**Action item:**
All entries shown below should be duplicated character for character.

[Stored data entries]
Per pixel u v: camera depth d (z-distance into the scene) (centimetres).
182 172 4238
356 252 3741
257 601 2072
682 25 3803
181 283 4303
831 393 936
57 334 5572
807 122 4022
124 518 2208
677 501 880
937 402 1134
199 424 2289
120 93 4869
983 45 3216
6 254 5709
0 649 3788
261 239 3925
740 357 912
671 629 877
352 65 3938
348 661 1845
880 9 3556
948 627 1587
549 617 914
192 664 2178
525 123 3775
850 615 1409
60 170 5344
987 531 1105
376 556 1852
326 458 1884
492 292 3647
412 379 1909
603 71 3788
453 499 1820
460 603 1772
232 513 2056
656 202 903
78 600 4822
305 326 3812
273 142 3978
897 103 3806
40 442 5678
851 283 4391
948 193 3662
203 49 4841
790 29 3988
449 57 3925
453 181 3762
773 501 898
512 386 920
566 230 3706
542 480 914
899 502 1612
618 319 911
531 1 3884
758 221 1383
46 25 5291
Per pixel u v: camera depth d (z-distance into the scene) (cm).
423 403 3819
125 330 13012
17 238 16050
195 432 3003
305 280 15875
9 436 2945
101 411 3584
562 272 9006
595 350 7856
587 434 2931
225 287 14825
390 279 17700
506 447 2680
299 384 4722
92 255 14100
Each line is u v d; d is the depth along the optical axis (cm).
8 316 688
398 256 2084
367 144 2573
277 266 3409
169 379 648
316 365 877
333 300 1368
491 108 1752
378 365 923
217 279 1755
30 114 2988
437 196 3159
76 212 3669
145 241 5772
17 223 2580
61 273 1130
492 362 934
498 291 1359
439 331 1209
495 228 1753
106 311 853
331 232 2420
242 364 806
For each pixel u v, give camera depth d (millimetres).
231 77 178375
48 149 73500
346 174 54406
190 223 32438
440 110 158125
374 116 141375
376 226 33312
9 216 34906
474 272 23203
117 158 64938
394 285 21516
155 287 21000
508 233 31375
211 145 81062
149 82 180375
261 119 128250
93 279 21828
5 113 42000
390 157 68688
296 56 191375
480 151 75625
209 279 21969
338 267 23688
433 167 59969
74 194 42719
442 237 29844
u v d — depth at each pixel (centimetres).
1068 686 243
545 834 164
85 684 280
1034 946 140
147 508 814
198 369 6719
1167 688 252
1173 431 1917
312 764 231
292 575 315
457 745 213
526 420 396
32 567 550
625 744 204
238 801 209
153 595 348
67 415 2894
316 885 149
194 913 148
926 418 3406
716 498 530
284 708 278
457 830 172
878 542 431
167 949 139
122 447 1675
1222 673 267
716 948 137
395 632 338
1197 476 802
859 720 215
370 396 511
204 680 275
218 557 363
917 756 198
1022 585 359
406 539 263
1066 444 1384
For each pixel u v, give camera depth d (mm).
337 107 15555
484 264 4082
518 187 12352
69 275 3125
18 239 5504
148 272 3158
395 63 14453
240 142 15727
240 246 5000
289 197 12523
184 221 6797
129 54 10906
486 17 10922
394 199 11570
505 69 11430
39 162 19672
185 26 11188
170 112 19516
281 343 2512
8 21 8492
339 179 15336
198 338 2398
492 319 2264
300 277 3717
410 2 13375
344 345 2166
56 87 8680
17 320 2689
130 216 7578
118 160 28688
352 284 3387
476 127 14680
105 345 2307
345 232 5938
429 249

**Solution to this problem:**
Per pixel u v: camera depth d (z-distance into the scene) (centimetres).
182 172 4238
356 252 3741
257 601 2072
682 25 3803
181 283 4303
831 393 936
57 334 5572
807 122 4022
124 518 2208
677 501 880
937 402 1134
199 424 2289
120 93 4869
983 45 3216
6 254 5709
0 649 3788
261 239 3925
740 357 912
671 629 877
352 65 3938
348 661 1845
880 9 3556
948 627 1587
549 617 914
192 664 2178
525 123 3775
850 615 1409
60 170 5344
987 531 1105
376 556 1852
326 458 1884
492 292 3647
412 379 1909
603 71 3788
453 499 1820
460 603 1772
232 513 2056
656 202 903
78 600 4822
305 326 3812
273 142 3978
897 103 3806
40 442 5678
851 283 4391
948 193 3662
203 49 4841
790 29 3988
449 57 3925
453 181 3762
773 501 898
512 386 920
566 230 3706
542 480 914
899 502 1612
618 319 911
531 1 3884
758 221 1383
46 25 5291
Per pixel u v: camera depth d (z-distance into the scene) (cm).
423 403 3819
125 330 13012
17 238 16050
195 432 3003
305 280 15875
9 436 2945
101 411 3584
562 272 9006
595 350 7856
587 434 2931
225 287 14825
390 279 17700
506 447 2680
299 384 4722
92 255 14100
Each line is u v d; d is the depth along the optical axis (cm).
8 316 688
398 256 2084
367 144 2573
277 266 3409
169 379 648
316 365 877
333 300 1368
491 108 1752
378 365 923
217 279 1755
30 114 2988
437 196 3159
76 212 3669
145 241 5772
17 223 2580
61 273 1130
492 362 934
498 291 1359
439 331 1209
495 228 1753
106 311 853
331 232 2420
242 364 806
For each pixel u v, give camera depth d (millimetres).
231 77 178375
48 149 73500
346 174 54406
190 223 32438
440 110 158125
374 116 141375
376 226 33312
9 216 34906
474 272 23203
117 158 64938
394 285 21516
155 287 21000
508 233 31375
211 145 81062
149 82 180375
261 119 128250
93 279 21828
5 113 42000
390 157 68688
296 56 191375
480 151 75625
209 279 21969
338 267 23688
433 167 59969
74 194 42719
442 237 29844
u v d — depth at each pixel (centimetres).
1068 686 243
545 834 164
85 684 280
1034 946 140
147 508 814
198 369 6719
1167 688 252
1173 431 1917
312 764 231
292 575 315
457 745 213
526 420 396
32 567 550
625 744 204
238 801 209
153 595 348
67 415 2894
316 885 149
194 913 148
926 418 3406
716 498 530
284 708 278
457 830 172
878 542 431
167 949 139
122 447 1675
1222 673 267
716 948 137
395 632 338
1197 476 802
859 720 215
370 396 511
204 680 275
218 557 363
917 756 198
1022 585 359
406 539 263
1066 444 1384
For each pixel u v, give camera depth d (mm).
337 107 15555
484 264 4082
518 187 12352
69 275 3125
18 239 5504
148 272 3158
395 63 14453
240 142 15727
240 246 5000
289 197 12523
184 221 6797
129 54 10906
486 17 10922
394 199 11570
505 69 11430
39 162 19672
185 26 11188
170 112 19516
281 343 2512
8 21 8492
339 179 15336
198 338 2398
492 319 2264
300 277 3717
410 2 13375
344 345 2166
56 87 8680
17 320 2689
130 216 7578
118 160 28688
352 284 3387
476 127 14680
105 345 2307
345 232 5938
429 249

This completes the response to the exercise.